■ LISTED ENTRIES
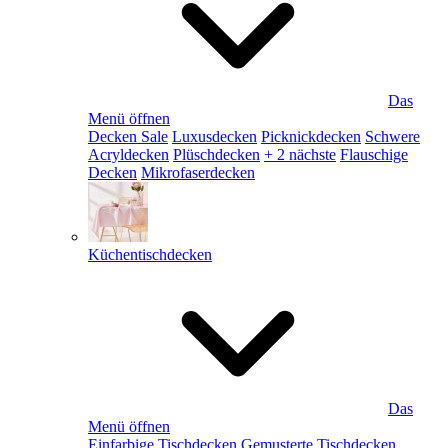
Das
Menü öffnen
Decken Sale
Luxusdecken
Picknickdecken
Schwere
Acryldecken
Plüschdecken
+ 2 nächste
Flauschige
Decken
Mikrofaserdecken
Küchentischdecken
Das
Menü öffnen
Einfarbige Tischdecken
Gemusterte Tischdecken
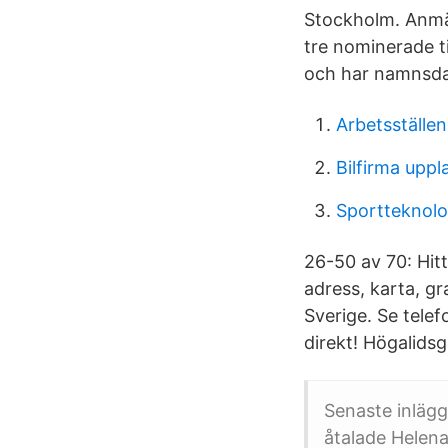
Stockholm. Anmäl
tre nominerade ti
och har namnsdag
Arbetsställe
Bilfirma upp
Sportteknolo
26-50 av 70: Hit
adress, karta, gr
Sverige. Se tele
direkt! Högalids
Senaste inlägg
åtalade Helena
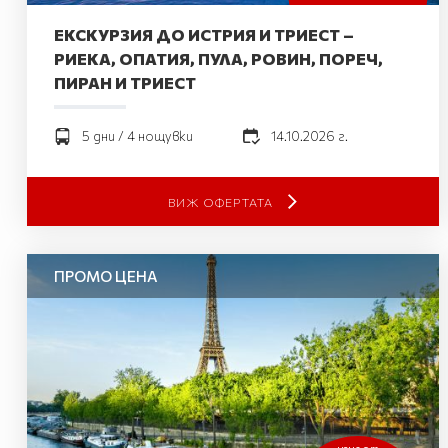
ЕКСКУРЗИЯ ДО ИСТРИЯ И ТРИЕСТ –
РИЕКА, ОПАТИЯ, ПУЛА, РОВИН, ПОРЕЧ,
ПИРАН И ТРИЕСТ
5 дни / 4 нощувки
14.10.2026 г.
ВИЖ ОФЕРТАТА
ПРОМО ЦЕНА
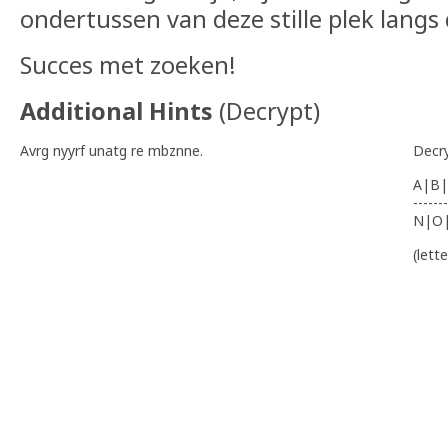
ondertussen van deze stille plek langs
Succes met zoeken!
Additional Hints
(
Decrypt
)
Avrg nyyrf unatg re mbznne.
Decr
A|B|
-------
N|O
(lett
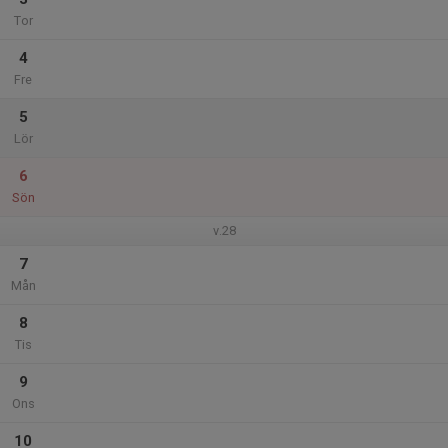
Tor
4
Fre
5
Lör
6
Sön
v.28
7
Mån
8
Tis
9
Ons
10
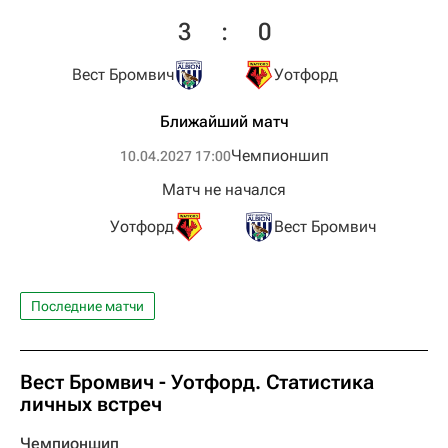
3
:
0
Вест Бромвич
Уотфорд
Ближайший матч
Чемпионшип
10.04.2027 17:00
Матч не начался
Уотфорд
Вест Бромвич
Последние матчи
Вест Бромвич - Уотфорд. Статистика
личных встреч
Чемпионшип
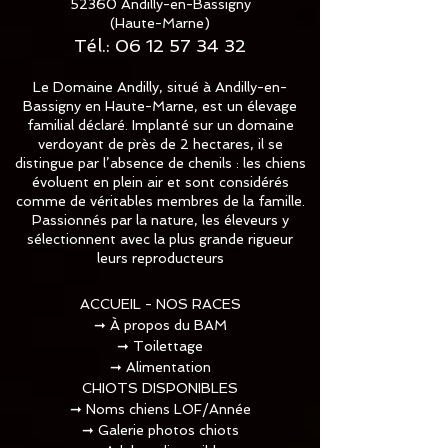
52360 Andilly-en-Bassigny
(Haute-Marne)
Tél.:
06 12 57 34 32
Le Domaine Andilly, situé à Andilly-en-
Bassigny en Haute-Marne, est un élevage
familial déclaré. Implanté sur un domaine
verdoyant de près de 2 hectares, il se
distingue par l’absence de chenils : les chiens
évoluent en plein air et sont considérés
comme de véritables membres de la famille.
Passionnés par la nature, les éleveurs y
sélectionnent avec la plus grande rigueur
leurs reproducteurs
ACCUEIL - NOS RACES
➞
À propos du BAM
➞
Toilettage​
➞
Alimentation
CHIOTS DISPONIBLES
➞
Noms chiens LOF/Année
➞
Galerie photos chiots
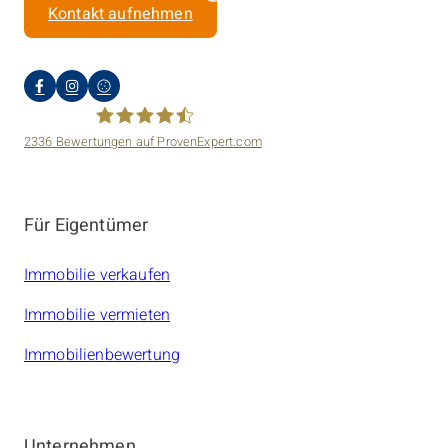
Kontakt aufnehmen
2336
Bewertungen auf ProvenExpert.com
amarc21 Immobilien
Für Eigentümer
Immobilie verkaufen
Immobilie vermieten
Immobilienbewertung
Unternehmen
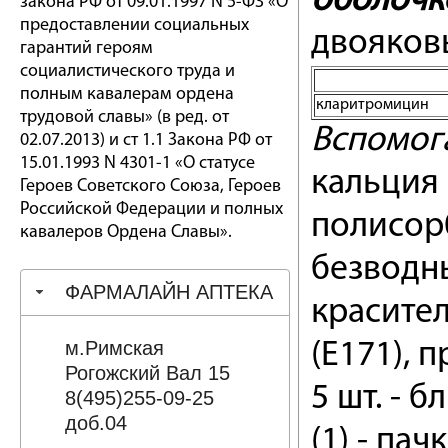
оболочк
закона РФ от 09.01.1997 N 5-ФЗ «О
предоставлении социальных
двояковы
гарантий героям
социалистического труда и
полным кавалерам ордена
кларитромицин
трудовой славы» (в ред. от
Вспомог
02.07.2013) и ст 1.1 Закона РФ от
15.01.1993 N 4301-1 «О статусе
кальция 
Героев Советского Союза, Героев
Российской Федерации и полных
полисор
кавалеров Ордена Славы».
безводны
ФАРМАЛАЙН АПТЕКА
красител
м.Римская
(Е171), 
Рогожский Вал 15
5 шт. - б
8(495)255-09-25
доб.04
(1) - пач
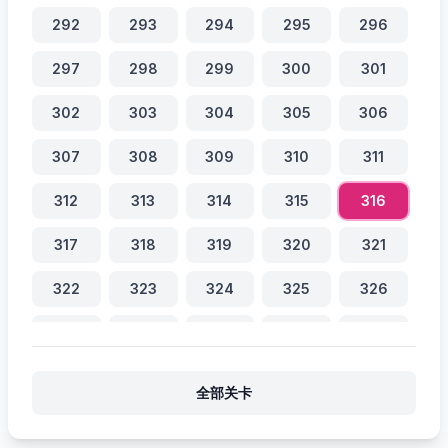
292
293
294
295
296
297
298
299
300
301
302
303
304
305
306
307
308
309
310
311
312
313
314
315
316
317
318
319
320
321
322
323
324
325
326
327
328
329
330
331
332
333
334
335
336
全部关卡
337
338
339
340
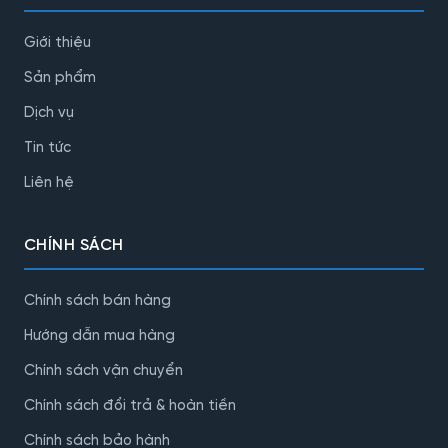
Giới thiệu
Sản phẩm
Dịch vụ
Tin tức
Liên hệ
CHÍNH SÁCH
Chính sách bán hàng
Hướng dẫn mua hàng
Chính sách vận chuyển
Chính sách đổi trả & hoàn tiền
Chính sách bảo hành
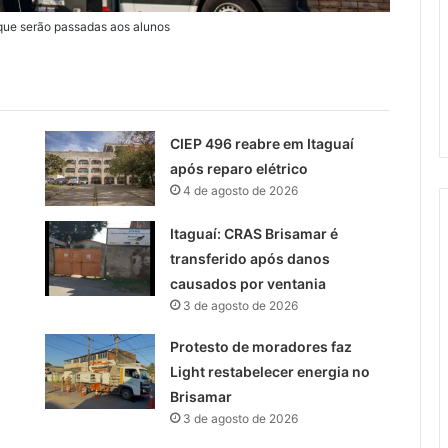
ue serão passadas aos alunos
CIEP 496 reabre em Itaguaí
após reparo elétrico
4 de agosto de 2026
Itaguaí: CRAS Brisamar é
transferido após danos
causados por ventania
3 de agosto de 2026
Protesto de moradores faz
Light restabelecer energia no
Brisamar
3 de agosto de 2026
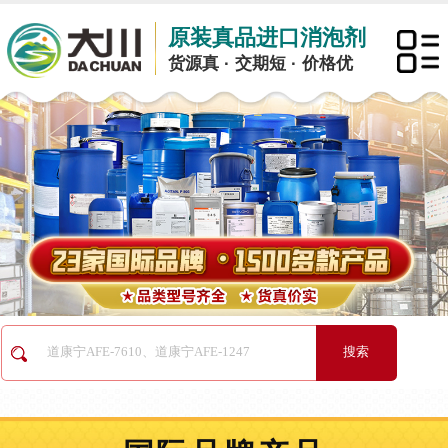
原装真品进口消泡剂
货源真 · 交期短 · 价格优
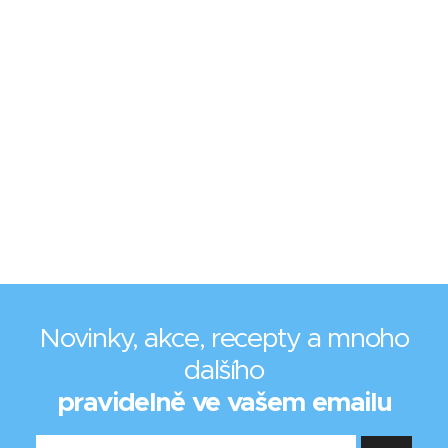
Novinky, akce, recepty a mnoho
dalšího
pravidelně ve vašem emailu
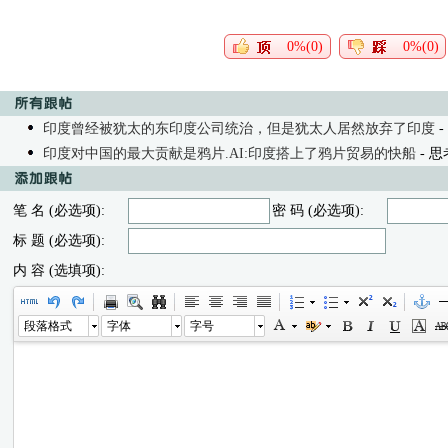
0%(0)
0%(0)
印度曾经被犹太的东印度公司统治，但是犹太人居然放弃了印度
- 
印度对中国的最大贡献是鸦片.AI:印度搭上了鸦片贸易的快船
- 思考
笔 名 (必选项):
密 码 (必选项):
标 题 (必选项):
内 容 (选填项):
段落格式
字体
字号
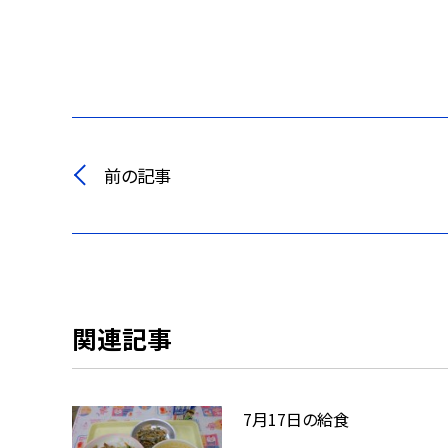
前の記事
関連記事
7月17日の給食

■ WHAT THIS TASK INVOLVES
Write out the material above again, word for word, minus its pictures.

■ RESULT BELOW
Das
Menü öffnen
Decken Sale
Luxusdecken
Picknickdecken
Schwere
Acryldecken
Plüschdecken
+ 2 nächste
Flauschige
Decken
Mikrofaserdecken
Küchentischdecken
Das
Menü öffnen
Einfarbige Tischdecken
Gemusterte Tischdecken
Stockholm. Anmäl
tre nominerade ti
och har namnsdag
Arbetsställe
Bilfirma upp
Sportteknolo
26-50 av 70: Hit
adress, karta, gr
Sverige. Se tele
direkt! Högalids
Senaste inlägg
åtalade Helena
ЕКСКУРЗИЯ ДО ИСТРИЯ И ТРИЕСТ –
РИЕКА, ОПАТИЯ, ПУЛА, РОВИН, ПОРЕЧ,
ПИРАН И ТРИЕСТ
5 дни / 4 нощувки
14.10.2026 г.
ВИЖ ОФЕРТАТА
ПРОМО ЦЕНА
ondertussen van deze stille plek langs
Succes met zoeken!
Additional Hints
(
Decrypt
)
Avrg nyyrf unatg re mbznne.
Decr
A|B|
-------
N|O
(lett
Tor
4
Fre
5
Lör
6
Sön
v.28
7
Mån
8
Tis
9
Ons
10
3
:
0
Вест Бромвич
Уотфорд
Ближайший матч
Чемпионшип
10.04.2027 17:00
Матч не начался
Уотфорд
Вест Бромвич
Последние матчи
Вест Бромвич - Уотфорд. Статистика
личных встреч
Чемпионшип
52360 Andilly-en-Bassigny
(Haute-Marne)
Tél.:
06 12 57 34 32
Le Domaine Andilly, situé à Andilly-en-
Bassigny en Haute-Marne, est un élevage
familial déclaré. Implanté sur un domaine
verdoyant de près de 2 hectares, il se
distingue par l’absence de chenils : les chiens
évoluent en plein air et sont considérés
comme de véritables membres de la famille.
Passionnés par la nature, les éleveurs y
sélectionnent avec la plus grande rigueur
leurs reproducteurs
ACCUEIL - NOS RACES
➞
À propos du BAM
➞
Toilettage​
➞
Alimentation
CHIOTS DISPONIBLES
➞
Noms chiens LOF/Année
➞
Galerie photos chiots
Kontakt aufnehmen
2336
Bewertungen auf ProvenExpert.com
amarc21 Immobilien
Für Eigentümer
Immobilie verkaufen
Immobilie vermieten
Immobilienbewertung
Unternehmen
оболочк
закона РФ от 09.01.1997 N 5-ФЗ «О
предоставлении социальных
двояковы
гарантий героям
социалистического труда и
полным кавалерам ордена
кларитромицин
трудовой славы» (в ред. от
Вспомог
02.07.2013) и ст 1.1 Закона РФ от
15.01.1993 N 4301-1 «О статусе
кальция 
Героев Советского Союза, Героев
Российской Федерации и полных
полисор
кавалеров Ордена Славы».
безводны
ФАРМАЛАЙН АПТЕКА
красител
м.Римская
(Е171), 
Рогожский Вал 15
5 шт. - б
8(495)255-09-25
доб.04
(1) - пач
292
293
294
295
296
297
298
299
300
301
302
303
304
305
306
307
308
309
310
311
312
313
314
315
316
317
318
319
320
321
322
323
324
325
326
327
328
329
330
331
332
333
334
335
336
全部关卡
337
338
339
340
Giới thiệu
Sản phẩm
Dịch vụ
Tin tức
Liên hệ
CHÍNH SÁCH
Chính sách bán hàng
Hướng dẫn mua hàng
Chính sách vận chuyển
Chính sách đổi trả & hoàn tiền
Chính sách bảo hành
ue serão passadas aos alunos
CIEP 496 reabre em Itaguaí
após reparo elétrico
4 de agosto de 2026
Itaguaí: CRAS Brisamar é
transferido após danos
causados por ventania
3 de agosto de 2026
Protesto de moradores faz
Light restabelecer energia no
Brisamar
3 de agosto de 2026
原装真品进口消泡剂
货源真 · 交期短 · 价格优
Novinky, akce, recepty a mnoho
dalšího
pravidelně ve vašem emailu
0%(0)
0%(0)
印度曾经被犹太的东印度公司统治，但是犹太人居然放弃了印度
- 
印度对中国的最大贡献是鸦片.AI:印度搭上了鸦片贸易的快船
- 思考
笔 名 (必选项):
密 码 (必选项):
标 题 (必选项):
内 容 (选填项):
段落格式
字体
字号
前の記事
関連記事
7月17日の給食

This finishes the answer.